— Не лезь не в свое дело! — Митч сорвался на крик. — Шеннон Догерти — это удивительная женщина, чтоб ты знал. Дети от нее в восторге. И я тоже.
— Не сомневаюсь, парень. И все же пошли ее ко всем чертям. Тебя послушать, все они удивительные и необыкновенные — твои красотки, — вспылил Росс.
— Ты ее не видел. Иначе не говорил бы так.
— Ну, мое мнение о ней не имеет значения. Вот адвокат Гилбертов — другое дело. А он, поверь мне на слово, не станет разделять твой телячий восторг. Он докажет как дважды два, что ты связался с особой сомнительного поведения. — К Россу вернулось самообладание. Он опять говорил холодно и веско. — Но будь у тебя женщина, с которой ты давно поддерживаешь… как бы это выразиться точнее… серьезные отношения, тут я посоветовал бы тебе незамедлительно их узаконить. Женатый человек всегда производит более солидное впечатление, и суд скорее сочтет его достойным…
— Ах, достойным! — Митч был взбешен. — Значит, если я быстренько окручу какую-нибудь дурочку, суд сочтет меня более достойным воспитывать детей? А что я поклялся детям никогда их не оставлять — это так, ерунда! А что я их люблю, что у меня сердце кровью обливается, стоит только подумать, что их отнимут? Тоже пустячок, не стоящий внимания!
— Все это очень трогательно, но скажу откровенно: упирать надо не на твои нежные чувства, а на заключение психолога, — спокойно возразил Росс, — в соответствии с которым смена обстановки повлечет за собой душевную травму для детей.
Рассудительный тон брата немного охладил Митча. Он перевел дыхание, пытаясь проглотить обиду. Если бы только голова не раскалывалась от боли… Будь благоразумен, приказал он себе. Все в твоих руках.
— Так, значит, я должен жить с ощущением, что за мной следят, проверяют, гожусь я в опекуны или нет? Это будет не жизнь, мы все свихнемся — и я, и дети. — Митч смолк. Росс неохотно хмыкнул в знак согласия. — Я — это я, и плох я или хорош, другим уже не стану. Даже если моя персона не слишком нравится Гилбертам. И их чертовым адвокатам.
— Наверное, будет лучше, если ты дашь себе труд лично ознакомиться с законами, — отрезал Росс. — Тогда и решишь, как тебе поступать. Раз мои советы для тебя пустой звук.
— Да почему «пустой звук»! Просто я должен все обдумать.
— Обдумывай. Смотри только, не наделай новых глупостей. И держись подальше от обольстительной водопроводчицы.
Сухо попрощавшись с братом, Росс положил трубку. Несколько мгновений Митч стоял, тупо уставившись на телефон. Конечно, брат хочет ему добра. Конечно, он тоже любит племянников, детей покойного Кевина. И самому Россу живется несладко, очень несладко.

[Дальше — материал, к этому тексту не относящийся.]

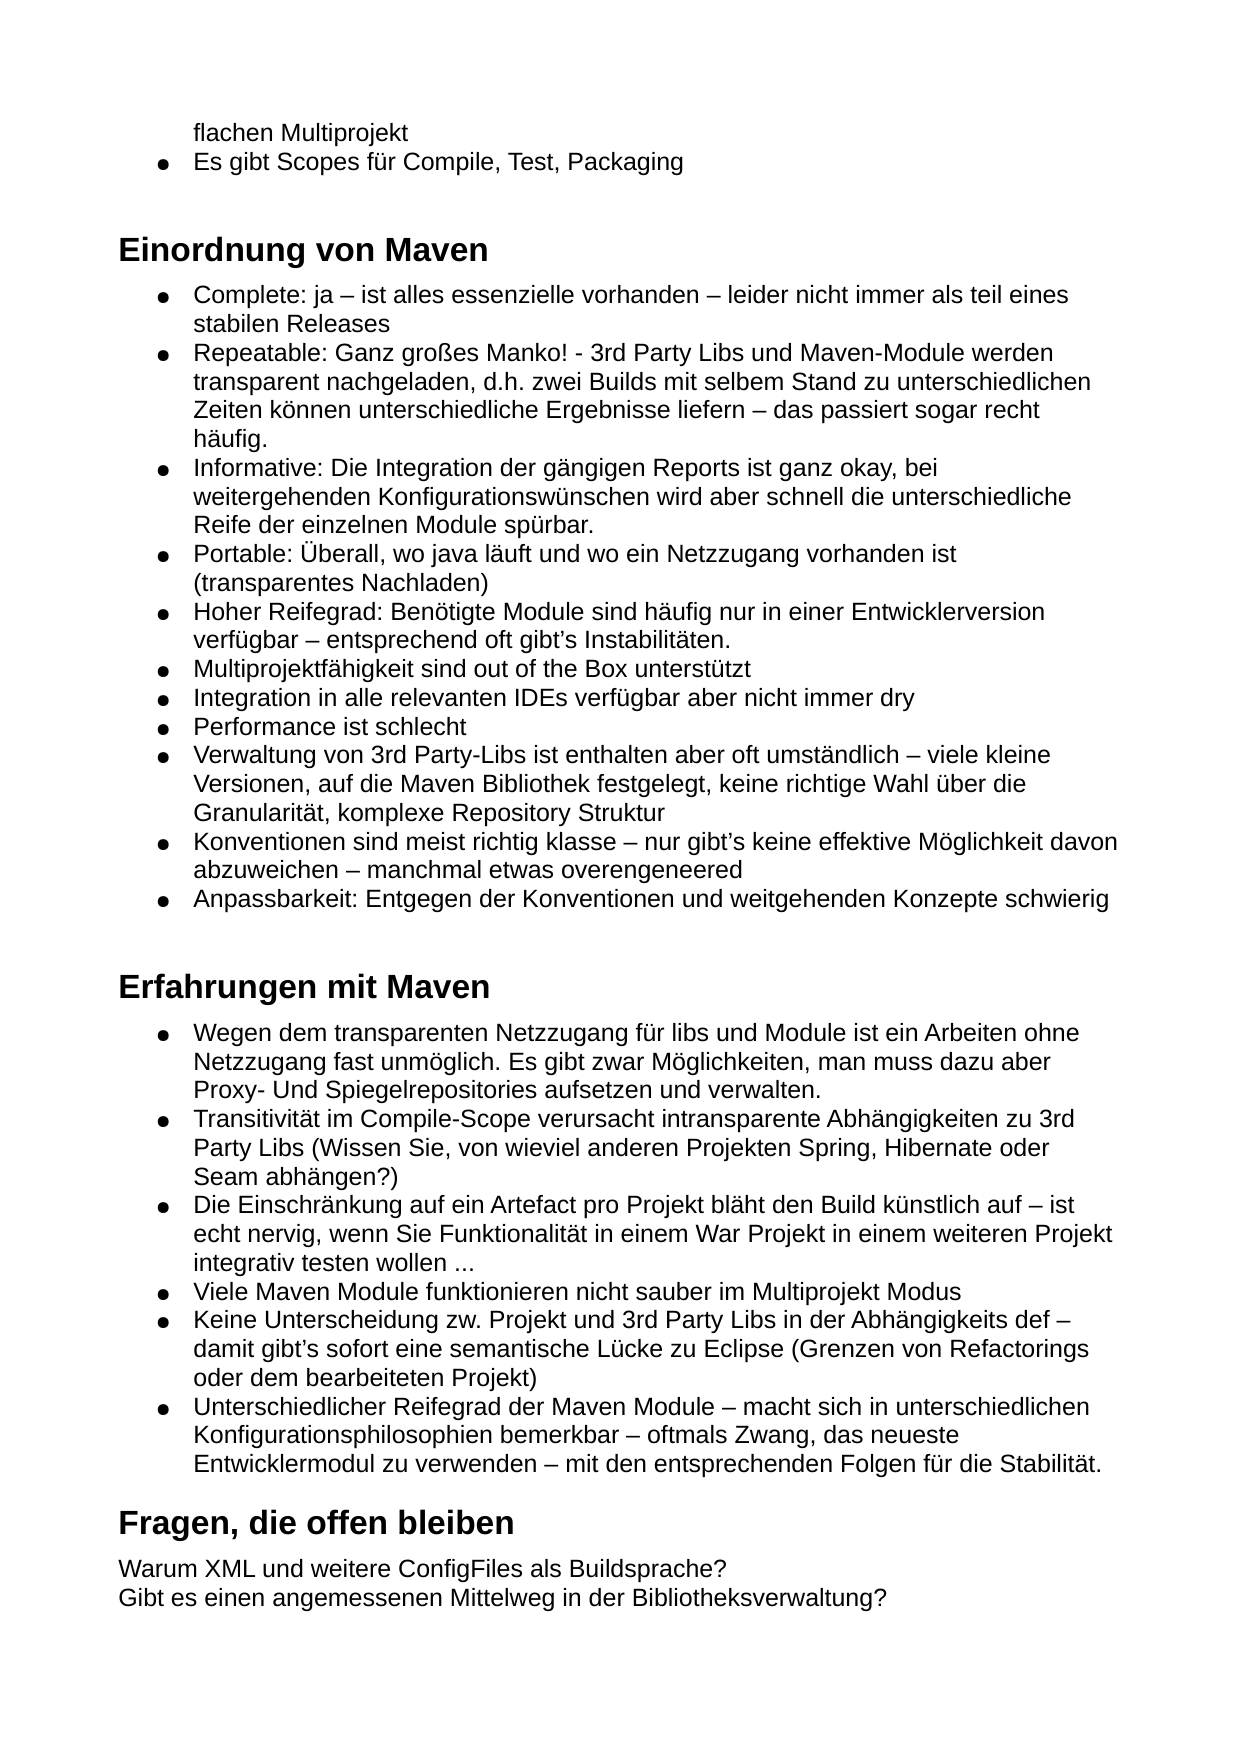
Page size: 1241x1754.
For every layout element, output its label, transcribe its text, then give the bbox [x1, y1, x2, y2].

list Repeatable: Ganz großes Manko! - 3rd Party Libs und Maven-Module werden transparent nachgeladen, d.h. zwei Builds mit selbem Stand zu unterschiedlichen Zeiten können unterschiedliche Ergebnisse liefern – das passiert sogar recht häufig. [156, 338, 1122, 453]
list Integration in alle relevanten IDEs verfügbar aber nicht immer dry [156, 683, 1122, 712]
list Anpassbarkeit: Entgegen der Konventionen und weitgehenden Konzepte schwierig [156, 884, 1122, 913]
list Informative: Die Integration der gängigen Reports ist ganz okay, bei weitergehenden Konfigurationswünschen wird aber schnell die unterschiedliche Reife der einzelnen Module spürbar. [156, 453, 1122, 539]
list Performance ist schlecht [156, 712, 1122, 741]
list Portable: Überall, wo java läuft und wo ein Netzzugang vorhanden ist (transparentes Nachladen) [156, 539, 1122, 597]
list Konventionen sind meist richtig klasse – nur gibt’s keine effektive Möglichkeit davon abzuweichen – manchmal etwas overengeneered [156, 827, 1122, 884]
list Complete: ja – ist alles essenzielle vorhanden – leider nicht immer als teil eines stabilen Releases [156, 281, 1122, 338]
text Warum XML und weitere ConfigFiles als Buildsprache? [118, 1554, 1122, 1583]
list Hoher Reifegrad: Benötigte Module sind häufig nur in einer Entwicklerversion verfügbar – entsprechend oft gibt’s Instabilitäten. [156, 597, 1122, 654]
list Keine Unterscheidung zw. Projekt und 3rd Party Libs in der Abhängigkeits def – damit gibt’s sofort eine semantische Lücke zu Eclipse (Grenzen von Refactorings oder dem bearbeiteten Projekt) [156, 1305, 1122, 1392]
list Es gibt Scopes für Compile, Test, Packaging [156, 147, 1122, 176]
subtitle Fragen, die offen bleiben [118, 1503, 1122, 1542]
list Wegen dem transparenten Netzzugang für libs und Module ist ein Arbeiten ohne Netzzugang fast unmöglich. Es gibt zwar Möglichkeiten, man muss dazu aber Proxy- Und Spiegelrepositories aufsetzen und verwalten. [156, 1018, 1122, 1104]
subtitle Erfahrungen mit Maven [118, 967, 1122, 1005]
list Transitivität im Compile-Scope verursacht intransparente Abhängigkeiten zu 3rd Party Libs (Wissen Sie, von wieviel anderen Projekten Spring, Hibernate oder Seam abhängen?) [156, 1104, 1122, 1190]
list Verwaltung von 3rd Party-Libs ist enthalten aber oft umständlich – viele kleine Versionen, auf die Maven Bibliothek festgelegt, keine richtige Wahl über die Granularität, komplexe Repository Struktur [156, 741, 1122, 827]
list Viele Maven Module funktionieren nicht sauber im Multiprojekt Modus [156, 1277, 1122, 1305]
subtitle Einordnung von Maven [118, 229, 1122, 268]
list Multiprojektfähigkeit sind out of the Box unterstützt [156, 654, 1122, 683]
list Unterschiedlicher Reifegrad der Maven Module – macht sich in unterschiedlichen Konfigurationsphilosophien bemerkbar – oftmals Zwang, das neueste Entwicklermodul zu verwenden – mit den entsprechenden Folgen für die Stabilität. [156, 1392, 1122, 1478]
list flachen Multiprojekt [156, 118, 1122, 147]
list Die Einschränkung auf ein Artefact pro Projekt bläht den Build künstlich auf – ist echt nervig, wenn Sie Funktionalität in einem War Projekt in einem weiteren Projekt integrativ testen wollen ... [156, 1190, 1122, 1277]
text Gibt es einen angemessenen Mittelweg in der Bibliotheksverwaltung? [118, 1583, 1122, 1612]
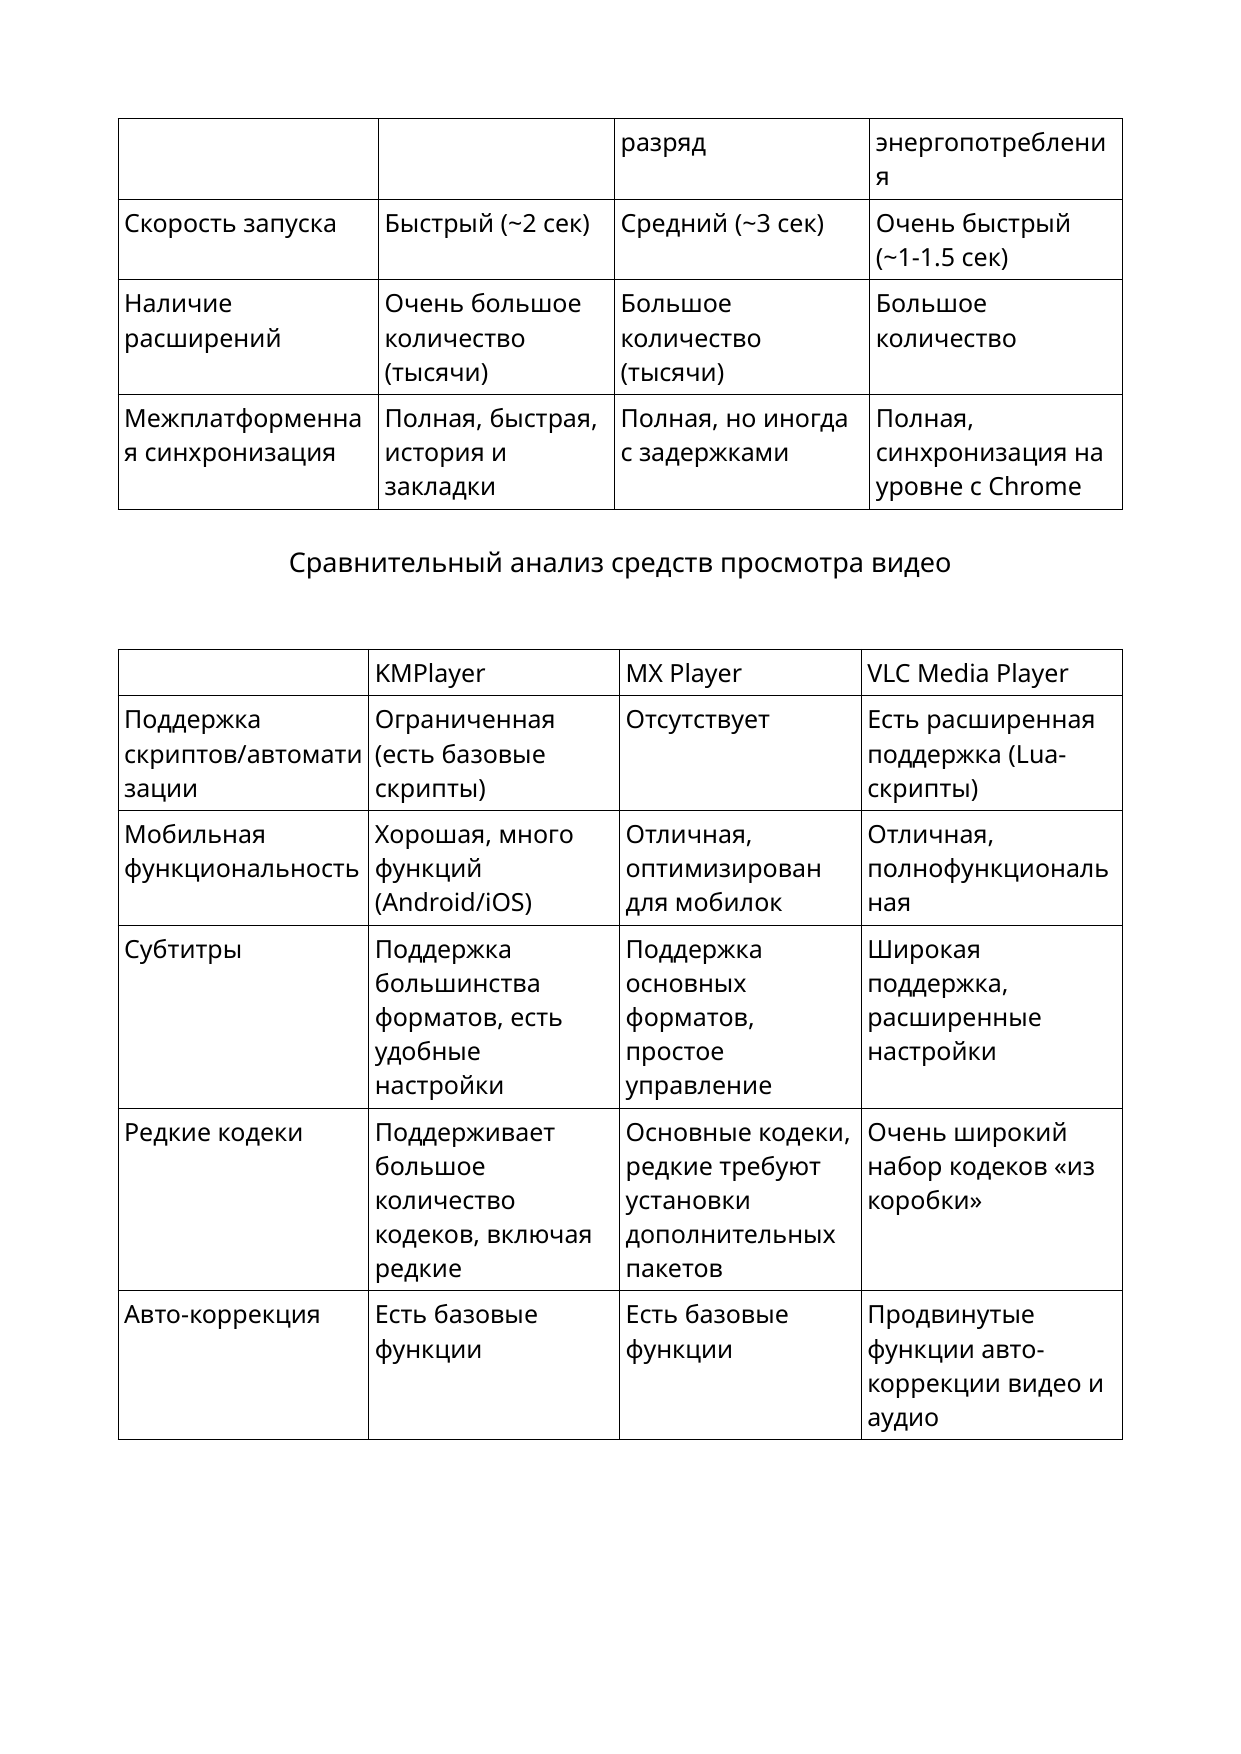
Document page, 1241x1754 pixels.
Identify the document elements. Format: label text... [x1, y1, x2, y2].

После смерти родителей Росс взял на себя заботу о младших братьях и сестрах. Если человеку приходится повзрослеть слишком рано, не ждите от него жизнерадостности. К тому же собственная семейная жизнь Росса не удалась, и после развода он потерял возможность даже изредка видеться со своими двумя детьми. Стоит ли удивляться, что характер у него, мягко говоря, не ангельский?
Митч все же надеялся, что Росс попусту бьет тревогу. Странно, всего два дня назад, если бы Митчу сказали, что ради сохранения опеки над детьми необходимо принять обет безбрачия, он бы не особенно огорчился. Как же так случилось, что женщина, пусть даже невероятно… невероятно обворожительная, рыжеволосая женщина без всяких усилий завладела сердцем, столько лет подряд бившимся спокойно?
Спору нет, она вскружила ему голову. Он никогда не был обделен женским вниманием — а все же набросился на нее, словно голодный на хлеб. Но в одном Росс прав — он не должен делать глупостей, не должен своим поведением играть на руку Гилбертам. Да, но вся проблема в неких серьезных отношениях. В узаконенных серьезных отношениях, иначе именуемых «браком». Женитьба — вот что, по словам брата, может придать ему вес.
Еще несколько месяцев назад при мысли о женитьбе Митча бросало в холодный пот. А теперь он удивился тому, что эта мысль ему даже приятна. Конечно, в таком деле торопиться не следует. Но воспоминание о рыжеволосой женщине почему-то связывалось у него с давней мечтой. Мечтой о семье.
Господи помилуй, мелькнуло у него в голове, я схожу с ума.
И он потянулся за гобоем.
Шеннон постучала в дверь отцовской кухни и вошла, не дожидаясь ответа. Она подтащила к столу корзину с чистым бельем.
— Папа, ты дома?
Из гостиной донесся звук шаркающих шагов. Конечно, дома, где же еще ему быть.